*HOW TO COMPLETE THIS TASK*: For this exercise, output every line of the data as it stands.

*DATASET ENTRIES*:
═══

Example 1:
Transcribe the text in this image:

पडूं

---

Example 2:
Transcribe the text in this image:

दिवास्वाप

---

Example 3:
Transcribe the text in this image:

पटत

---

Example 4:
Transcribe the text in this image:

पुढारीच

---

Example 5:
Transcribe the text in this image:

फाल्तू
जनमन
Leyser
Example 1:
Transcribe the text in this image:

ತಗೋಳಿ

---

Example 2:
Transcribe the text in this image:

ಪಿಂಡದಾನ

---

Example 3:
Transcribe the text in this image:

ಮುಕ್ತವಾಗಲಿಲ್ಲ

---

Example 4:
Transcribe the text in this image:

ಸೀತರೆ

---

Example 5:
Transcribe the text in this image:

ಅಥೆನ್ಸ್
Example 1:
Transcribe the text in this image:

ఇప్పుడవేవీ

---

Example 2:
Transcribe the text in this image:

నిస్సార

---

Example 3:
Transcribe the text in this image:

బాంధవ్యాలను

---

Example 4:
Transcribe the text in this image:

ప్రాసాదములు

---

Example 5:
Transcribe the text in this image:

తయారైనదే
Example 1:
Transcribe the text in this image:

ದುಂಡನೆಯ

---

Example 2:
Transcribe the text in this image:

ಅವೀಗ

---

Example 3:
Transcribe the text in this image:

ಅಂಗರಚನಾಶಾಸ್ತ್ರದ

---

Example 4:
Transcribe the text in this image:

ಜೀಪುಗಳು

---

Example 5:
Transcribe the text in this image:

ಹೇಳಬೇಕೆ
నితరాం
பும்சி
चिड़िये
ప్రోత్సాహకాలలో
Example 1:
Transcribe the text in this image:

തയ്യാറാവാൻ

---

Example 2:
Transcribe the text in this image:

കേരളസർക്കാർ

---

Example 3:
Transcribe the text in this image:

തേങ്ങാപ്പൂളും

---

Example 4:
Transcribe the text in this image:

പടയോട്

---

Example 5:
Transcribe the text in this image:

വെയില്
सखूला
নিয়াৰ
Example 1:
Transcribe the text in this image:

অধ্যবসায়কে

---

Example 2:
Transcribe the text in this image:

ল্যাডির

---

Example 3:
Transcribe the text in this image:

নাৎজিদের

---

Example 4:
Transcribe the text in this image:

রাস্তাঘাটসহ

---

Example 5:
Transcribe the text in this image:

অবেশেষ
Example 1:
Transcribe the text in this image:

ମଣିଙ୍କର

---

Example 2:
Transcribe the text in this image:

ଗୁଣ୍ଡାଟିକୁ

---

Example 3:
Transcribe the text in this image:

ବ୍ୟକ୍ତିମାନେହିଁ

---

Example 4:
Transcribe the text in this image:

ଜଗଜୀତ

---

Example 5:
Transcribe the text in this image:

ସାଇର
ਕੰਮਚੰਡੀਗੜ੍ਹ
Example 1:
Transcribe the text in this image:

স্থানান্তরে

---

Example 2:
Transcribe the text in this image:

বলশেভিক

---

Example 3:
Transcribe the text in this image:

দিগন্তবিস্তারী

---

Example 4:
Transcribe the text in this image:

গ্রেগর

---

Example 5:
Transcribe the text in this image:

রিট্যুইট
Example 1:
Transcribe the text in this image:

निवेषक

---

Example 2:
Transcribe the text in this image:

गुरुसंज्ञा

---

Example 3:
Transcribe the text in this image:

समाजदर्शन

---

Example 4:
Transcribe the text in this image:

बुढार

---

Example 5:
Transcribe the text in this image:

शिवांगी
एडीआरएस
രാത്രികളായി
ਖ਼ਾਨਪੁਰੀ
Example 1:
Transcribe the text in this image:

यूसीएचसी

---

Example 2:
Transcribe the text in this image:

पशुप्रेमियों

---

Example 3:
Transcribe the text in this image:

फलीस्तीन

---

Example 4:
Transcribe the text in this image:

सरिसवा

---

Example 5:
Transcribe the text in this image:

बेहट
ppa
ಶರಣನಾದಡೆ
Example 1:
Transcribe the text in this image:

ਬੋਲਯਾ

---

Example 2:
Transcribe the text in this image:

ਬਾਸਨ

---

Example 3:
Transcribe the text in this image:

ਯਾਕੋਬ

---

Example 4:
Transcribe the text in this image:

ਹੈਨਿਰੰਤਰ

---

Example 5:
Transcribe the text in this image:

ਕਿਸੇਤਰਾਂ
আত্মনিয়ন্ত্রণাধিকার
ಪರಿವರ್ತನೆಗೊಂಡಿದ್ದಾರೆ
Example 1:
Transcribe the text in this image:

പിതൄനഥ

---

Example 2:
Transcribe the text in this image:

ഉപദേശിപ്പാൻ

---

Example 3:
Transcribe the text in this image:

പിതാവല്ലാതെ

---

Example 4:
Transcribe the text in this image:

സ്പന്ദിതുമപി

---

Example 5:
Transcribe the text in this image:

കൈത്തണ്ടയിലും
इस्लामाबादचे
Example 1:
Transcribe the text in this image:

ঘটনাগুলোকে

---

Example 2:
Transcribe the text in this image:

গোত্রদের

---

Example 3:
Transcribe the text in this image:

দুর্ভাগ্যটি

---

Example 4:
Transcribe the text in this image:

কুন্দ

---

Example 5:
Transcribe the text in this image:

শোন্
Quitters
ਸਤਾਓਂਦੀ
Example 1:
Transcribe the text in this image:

═══

*ANSWER AREA*:
Example 1:
Transcribe the text in this image:

पडूं

---

Example 2:
Transcribe the text in this image:

दिवास्वाप

---

Example 3:
Transcribe the text in this image:

पटत

---

Example 4:
Transcribe the text in this image:

पुढारीच

---

Example 5:
Transcribe the text in this image:

फाल्तू
जनमन
Leyser
Example 1:
Transcribe the text in this image:

ತಗೋಳಿ

---

Example 2:
Transcribe the text in this image:

ಪಿಂಡದಾನ

---

Example 3:
Transcribe the text in this image:

ಮುಕ್ತವಾಗಲಿಲ್ಲ

---

Example 4:
Transcribe the text in this image:

ಸೀತರೆ

---

Example 5:
Transcribe the text in this image:

ಅಥೆನ್ಸ್
Example 1:
Transcribe the text in this image:

ఇప్పుడవేవీ

---

Example 2:
Transcribe the text in this image:

నిస్సార

---

Example 3:
Transcribe the text in this image:

బాంధవ్యాలను

---

Example 4:
Transcribe the text in this image:

ప్రాసాదములు

---

Example 5:
Transcribe the text in this image:

తయారైనదే
Example 1:
Transcribe the text in this image:

ದುಂಡನೆಯ

---

Example 2:
Transcribe the text in this image:

ಅವೀಗ

---

Example 3:
Transcribe the text in this image:

ಅಂಗರಚನಾಶಾಸ್ತ್ರದ

---

Example 4:
Transcribe the text in this image:

ಜೀಪುಗಳು

---

Example 5:
Transcribe the text in this image:

ಹೇಳಬೇಕೆ
నితరాం
பும்சி
चिड़िये
ప్రోత్సాహకాలలో
Example 1:
Transcribe the text in this image:

തയ്യാറാവാൻ

---

Example 2:
Transcribe the text in this image:

കേരളസർക്കാർ

---

Example 3:
Transcribe the text in this image:

തേങ്ങാപ്പൂളും

---

Example 4:
Transcribe the text in this image:

പടയോട്

---

Example 5:
Transcribe the text in this image:

വെയില്
सखूला
নিয়াৰ
Example 1:
Transcribe the text in this image:

অধ্যবসায়কে

---

Example 2:
Transcribe the text in this image:

ল্যাডির

---

Example 3:
Transcribe the text in this image:

নাৎজিদের

---

Example 4:
Transcribe the text in this image:

রাস্তাঘাটসহ

---

Example 5:
Transcribe the text in this image:

অবেশেষ
Example 1:
Transcribe the text in this image:

ମଣିଙ୍କର

---

Example 2:
Transcribe the text in this image:

ଗୁଣ୍ଡାଟିକୁ

---

Example 3:
Transcribe the text in this image:

ବ୍ୟକ୍ତିମାନେହିଁ

---

Example 4:
Transcribe the text in this image:

ଜଗଜୀତ

---

Example 5:
Transcribe the text in this image:

ସାଇର
ਕੰਮਚੰਡੀਗੜ੍ਹ
Example 1:
Transcribe the text in this image:

স্থানান্তরে

---

Example 2:
Transcribe the text in this image:

বলশেভিক

---

Example 3:
Transcribe the text in this image:

দিগন্তবিস্তারী

---

Example 4:
Transcribe the text in this image:

গ্রেগর

---

Example 5:
Transcribe the text in this image:

রিট্যুইট
Example 1:
Transcribe the text in this image:

निवेषक

---

Example 2:
Transcribe the text in this image:

गुरुसंज्ञा

---

Example 3:
Transcribe the text in this image:

समाजदर्शन

---

Example 4:
Transcribe the text in this image:

बुढार

---

Example 5:
Transcribe the text in this image:

शिवांगी
एडीआरएस
രാത്രികളായി
ਖ਼ਾਨਪੁਰੀ
Example 1:
Transcribe the text in this image:

यूसीएचसी

---

Example 2:
Transcribe the text in this image:

पशुप्रेमियों

---

Example 3:
Transcribe the text in this image:

फलीस्तीन

---

Example 4:
Transcribe the text in this image:

सरिसवा

---

Example 5:
Transcribe the text in this image:

बेहट
ppa
ಶರಣನಾದಡೆ
Example 1:
Transcribe the text in this image:

ਬੋਲਯਾ

---

Example 2:
Transcribe the text in this image:

ਬਾਸਨ

---

Example 3:
Transcribe the text in this image:

ਯਾਕੋਬ

---

Example 4:
Transcribe the text in this image:

ਹੈਨਿਰੰਤਰ

---

Example 5:
Transcribe the text in this image:

ਕਿਸੇਤਰਾਂ
আত্মনিয়ন্ত্রণাধিকার
ಪರಿವರ್ತನೆಗೊಂಡಿದ್ದಾರೆ
Example 1:
Transcribe the text in this image:

പിതൄനഥ

---

Example 2:
Transcribe the text in this image:

ഉപദേശിപ്പാൻ

---

Example 3:
Transcribe the text in this image:

പിതാവല്ലാതെ

---

Example 4:
Transcribe the text in this image:

സ്പന്ദിതുമപി

---

Example 5:
Transcribe the text in this image:

കൈത്തണ്ടയിലും
इस्लामाबादचे
Example 1:
Transcribe the text in this image:

ঘটনাগুলোকে

---

Example 2:
Transcribe the text in this image:

গোত্রদের

---

Example 3:
Transcribe the text in this image:

দুর্ভাগ্যটি

---

Example 4:
Transcribe the text in this image:

কুন্দ

---

Example 5:
Transcribe the text in this image:

শোন্
Quitters
ਸਤਾਓਂਦੀ
Example 1:
Transcribe the text in this image:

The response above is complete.